Goldman Sachs has agreed to buy India's Benchmark Asset Management, a major provider of ETFs. Benchmark Asset Management was founded in 2001 and had about $700 million in assets under management as of Dec. 31. As of last year, Benchmark had nearly 65% marketshare of the Indian ETF market, and its gold ETF was the first and largest, in terms of AUM. Benchmark previously held almost $2 billion in AUM over its productline (2008 data). Terms of the deal were not disclosed.
Goldman, which has had a license to offer investment-banking services in India since 2008, said it planned to launch actively managed on-shore funds in India. The firm is also planning a major push in Korea, targeting its increasingly wealthy population. Benchmark Asset Management is known for its Gold ETF, but also offers six equity, one international and one fixed income ETFs.

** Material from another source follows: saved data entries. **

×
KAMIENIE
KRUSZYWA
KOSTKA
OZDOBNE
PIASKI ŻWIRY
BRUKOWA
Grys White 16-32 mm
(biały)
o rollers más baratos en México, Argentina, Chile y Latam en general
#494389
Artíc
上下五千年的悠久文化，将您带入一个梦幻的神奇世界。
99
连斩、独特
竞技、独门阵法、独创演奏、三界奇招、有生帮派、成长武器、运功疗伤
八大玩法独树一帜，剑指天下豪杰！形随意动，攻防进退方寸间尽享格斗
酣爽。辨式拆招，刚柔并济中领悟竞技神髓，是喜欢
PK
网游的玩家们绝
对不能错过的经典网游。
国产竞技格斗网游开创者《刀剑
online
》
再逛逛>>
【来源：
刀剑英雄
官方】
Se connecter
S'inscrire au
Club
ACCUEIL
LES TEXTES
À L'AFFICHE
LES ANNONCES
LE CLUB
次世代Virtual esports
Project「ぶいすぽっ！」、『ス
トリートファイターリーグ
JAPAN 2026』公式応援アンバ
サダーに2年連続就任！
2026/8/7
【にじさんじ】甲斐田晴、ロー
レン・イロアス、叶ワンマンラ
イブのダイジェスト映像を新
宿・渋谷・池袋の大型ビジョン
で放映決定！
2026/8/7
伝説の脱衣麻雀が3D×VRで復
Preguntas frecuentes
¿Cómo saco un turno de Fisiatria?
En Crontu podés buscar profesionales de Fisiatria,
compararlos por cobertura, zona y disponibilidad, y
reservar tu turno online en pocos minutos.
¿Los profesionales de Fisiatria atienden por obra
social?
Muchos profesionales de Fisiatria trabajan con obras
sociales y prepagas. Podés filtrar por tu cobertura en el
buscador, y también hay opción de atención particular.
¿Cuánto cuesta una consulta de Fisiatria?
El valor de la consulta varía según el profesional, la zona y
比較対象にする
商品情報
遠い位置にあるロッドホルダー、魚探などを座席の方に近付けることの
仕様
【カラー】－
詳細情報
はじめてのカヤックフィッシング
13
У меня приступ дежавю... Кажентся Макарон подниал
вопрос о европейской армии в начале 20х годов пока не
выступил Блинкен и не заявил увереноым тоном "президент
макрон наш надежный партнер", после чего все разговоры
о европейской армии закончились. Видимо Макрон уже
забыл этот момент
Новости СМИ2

FPR Commentary: Benchmark and Goldman will face the onerous task of competing against iShares, European and local banks in the increasingly relevant Indian wealth management space. However, Goldman now has the strategic advantage of owning the most established ETF provider in India. Amongst the benefits that will accrue to Goldman are a) knowledge on the local markets, b) regulatory connections and c) established local distribution. The firms are indirectly hoping to preempt iShares, ETF Securities, (and eventually T Rowe Price through its ownership of UTI Asset Management Co) from gaining advantage in India. However, it has been a tough job for Benchmark to convince the Indian newly-rich to embrace ETFs. Distribution efforts have suffered due to the extensive resources required in educating local investors and advisors on the benefits of exchange traded funds. Further, Indian rich are traditionally known for investing in physical gold. Some seem reluctant to embrace the concept of ' gold fund that charges annual expenses' unless a larger global brand is behind it. And this is where Goldman's name comes in. Given the benefits ETFs offer (such as low cost, transparency, and ease-of-transaction), it will be a slow but steady march towards winning the trust of India's wealthy. As the emerging markets continue to correct down, FPR expects to see more global M&A activity in that corner of the world. Activity that will effectively redefine the battle for India's wealth, through smart alliances and global partnerships.